Reproducible Builds at Thistle
In this blog post, we talk about Thistle's approach to software supply-chain security - reproducible builds, for client-side executables as well as Docker container images of backend services.
Reproducible Builds As A Thistle Engineering Practice
At Thistle Technologies we maintain and rely on reproducible builds for our compiled binaries (Rust applications) and service containers (Go applications) as part of our engineering practice. Reproducible builds ensure that our deployed artifacts be built deterministically from source code. The benefits are three-fold:
Security. It allows deployable artifacts to be built and cross checked independently by multiple entities, be it machines or humans, and therefore provides better software supply chain security. To see the importance of independent verification of software compilation, interested readers may read (or revisit) Ken Thompson's Turing award lecture Reflections on Trusting Trust.
Debuggability. It makes it easier to test and debug programs, because we can locally reproduce, and thus locally debug, bit-for-bit identical binaries that run in production.
Ease of release. At Thistle, our software release processes are largely automated, and done by CI/CD pipelines. Reproducible builds allow us to perform QA testing before a production release is triggered, and be sure that when QA passes the test targets would be identical to the released artifacts. Being able to decouple the QA testing and artifact publication steps simplifies our release process, and also minimizes the exposure window of the production released artifacts.
To obtain reproducible builds, the following conditions are usually necessary, but not sufficient:
Deterministic build system, including deterministic build scripts, preprocessor, compiler, linker, and so on
Carefully written source code. E.g., avoid C macros
__DATE__
,__TIME__
,__TIMESTAMP__
Pinned dependencies (which in turn need to be reproducible if built from source)
Uniquely and well-defined build environments, including operating systems, file systems, build paths, environment variables, etc.
It often requires a trial-and-error method and reverse engineering skills to identify and remove the non-deterministic part of a build process, so that we can obtain and maintain the reproducibility property.
Rust and Go are two major programming languages used by Thistle engineers. In both cases we use Nix for the heavy-lifting to obtain reproducible builds.
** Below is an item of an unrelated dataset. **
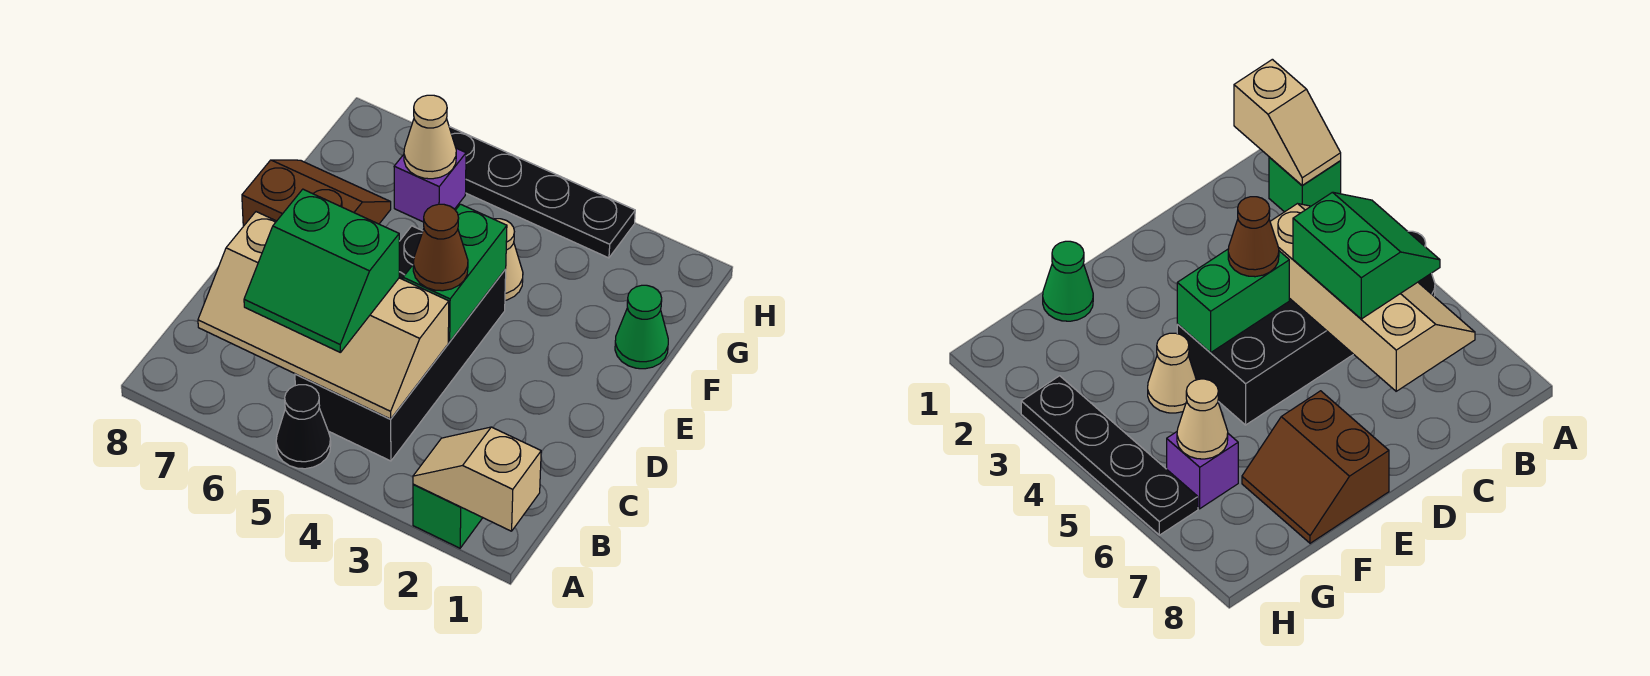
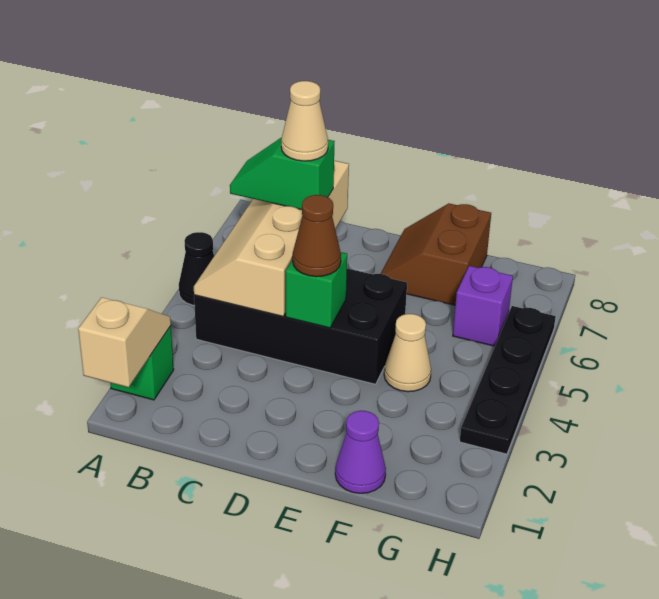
green slope B5:C6 level 3 top C -> green slope B6:C6 level 3 top C
green brick D4:E4 level 2 -> green brick D4 level 2
brown slope E7:F8 level 1 top E -> brown slope E7:F8 level 1 top F
green cone F1 level 1 -> purple cone F1 level 1
tan cone G6 level 2 -> tan cone C6 level 4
Our respective implementations are described in the rest of the blog post.
Reproducible Rust Executables at Thistle
Our Rust executables, specifically those for the Thistle Update Client (TUC) and Thistle Release Helper (TRH), are statically linked and cross-compiled on Linux for various architectures (aarch64
, armv6
, armv7
, x86_64
). To make them "universally reproducible" (i.e., reproducible on different build machines), we follow the recipe below.
We use the Nix package manager, with a pinned commit of nixpkgs and rust-overlay, to create a deterministic build system, including a fixed snapshot version of the Rust toolchain
We take care when writing code so that we don't introduce non-determinism, e.g., associated with build time or build path, in the compiled code
We need to identify and resolve any non-determinism introduced in dependency packages. For example, we discovered a weakness / bug in a dependency library
zstd-rs
that made the build non-reproducible, and resolved it. We also contributed our determinism improvement to the zstd-rs project.We use Docker to make the reproducible build process a one-click experience.
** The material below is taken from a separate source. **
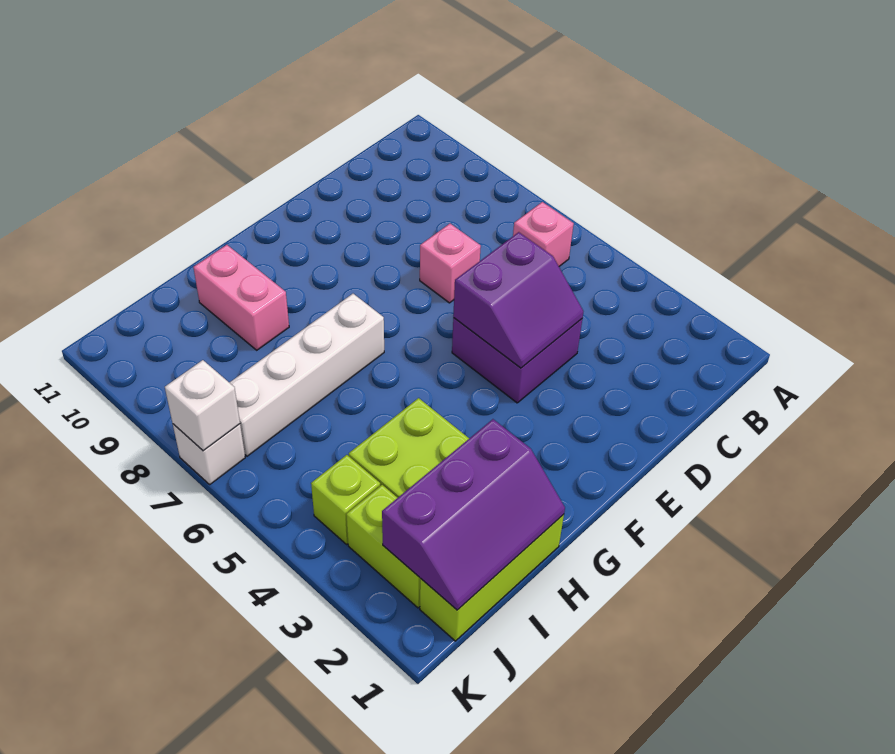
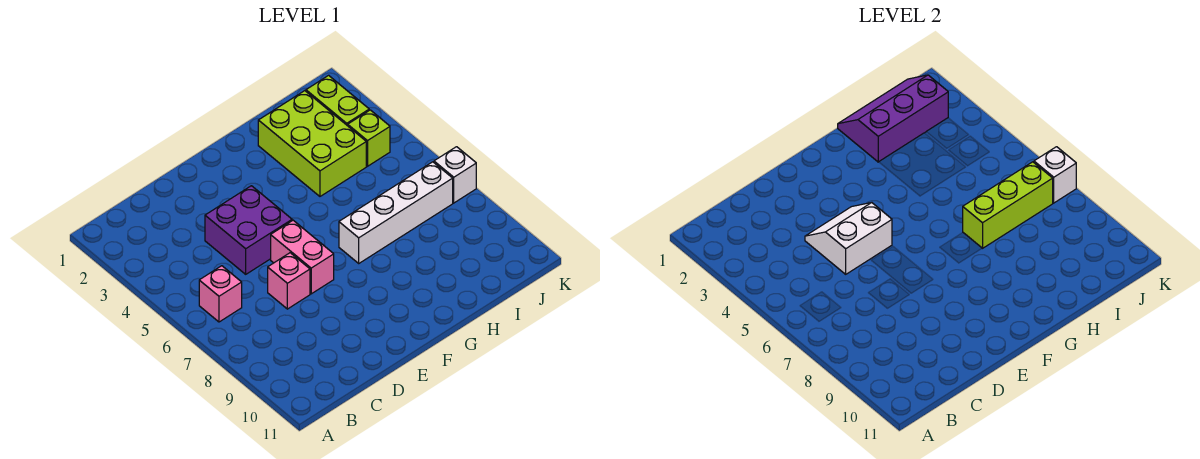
purple slope D4:E5 level 2 top 5 -> white slope D4:E5 level 2 top 5
lime brick H1:J1 level 1 -> lime brick H7:J7 level 2
pink brick H9:H10 level 1 -> pink brick E6:E7 level 1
We open sourced our recipe for building reproducible Rust executables in the GitHub repository rust-cross-build-nix. Have a look on Github to test it out in your projects.
Reproducible Docker Images for Go Applications at Thistle
Thistle's backend services are primarily written in Go, and are deployed to Google Cloud as Docker containers. Go as a programming language makes it fairly easy to get "locally reproducible" application binaries (e.g., they are reproducible on your local machine, with a version of the Go compiler), when we
use go.sum files
use the
-trimpath
flag when executinggo build
don't insert any timestamp information in the executable
(Note that starting from Go 1.21.0, the Go toolchains themselves are easily reproducible.)
We then use the r10edocker tool to turn locally reproducible Go applications into universally reproducible Docker container images in the form of ready-to-deploy gzipped tarballs. The r10edocker
tool uses Nix under the hood to build Docker images. Albeit universally reproducible, the Docker images created is minimum, in that they contain only the application(s), but do not include an OS shell, a package manager, etc. Minimum containers minimize attack surface.
Conclusion
Thistle's engineering practice around reproducible builds enhances our confidence in software supply chain security, makes debugging and troubleshooting easier for engineers, and simplifies our production release process. On the technology side, we leverage Nix to make our builds deterministic/reproducible, and use Docker to make building artifacts a one-click process, which makes independent checks easy to perform.